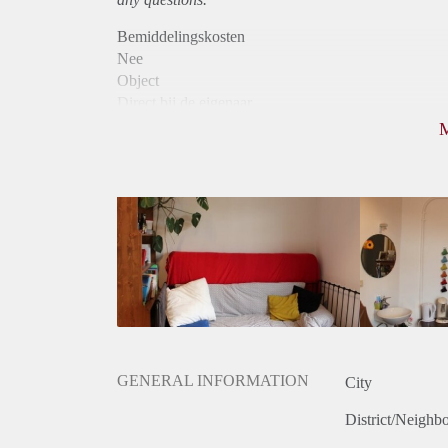
Bemiddelingskosten
Nee
Object
Direct bij de eigenaar
Borg
330
Garantiestelling
Niet mogelijk
Huurtoeslag
Niet mogelijk
Inkomen eis
N.V.T.
Huurtermijn
Onbepaalde termijn
Oplevering
Gestoffeerd
GENERAL INFORMATION
City
District/Neighb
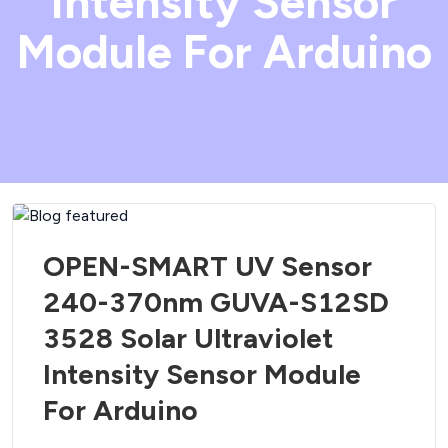
Intensity Sensor
Module For Arduino
OPEN-SMART UV Sensor
240-370nm GUVA-S12SD
3528 Solar Ultraviolet
Intensity Sensor Module
For Arduino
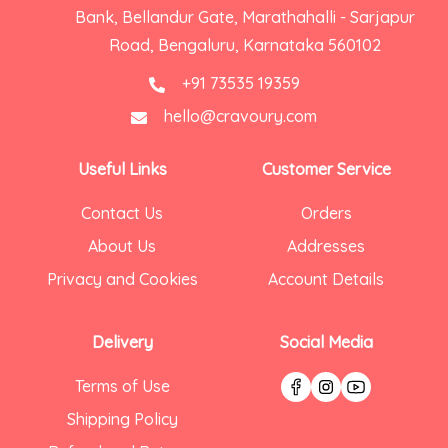
Bank, Bellandur Gate, Marathahalli - Sarjapur
Road, Bengaluru, Karnataka 560102
+91 73535 19359
hello@cravoury.com
Useful Links
Customer Service
Contact Us
Orders
About Us
Addresses
Privacy and Cookies
Account Details
Delivery
Social Media
Terms of Use
Shipping Policy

—————

PROMPT >> All of the material above goes into the copy exactly as is; the pictures do not.

ANSWER SPACE >>
Bemiddelingskosten
Nee
Object
Direct bij de eigenaar
Borg
330
Garantiestelling
Niet mogelijk
Huurtoeslag
Niet mogelijk
Inkomen eis
N.V.T.
Huurtermijn
Onbepaalde termijn
Oplevering
Gestoffeerd
GENERAL INFORMATION
City
District/Neighb
Intensity Sensor
Module For Arduino
OPEN-SMART UV Sensor
240-370nm GUVA-S12SD
3528 Solar Ultraviolet
Intensity Sensor Module
For Arduino
Bank, Bellandur Gate, Marathahalli - Sarjapur
Road, Bengaluru, Karnataka 560102
+91 73535 19359
hello@cravoury.com
Useful Links
Customer Service
Contact Us
Orders
About Us
Addresses
Privacy and Cookies
Account Details
Delivery
Social Media
Terms of Use
Shipping Policy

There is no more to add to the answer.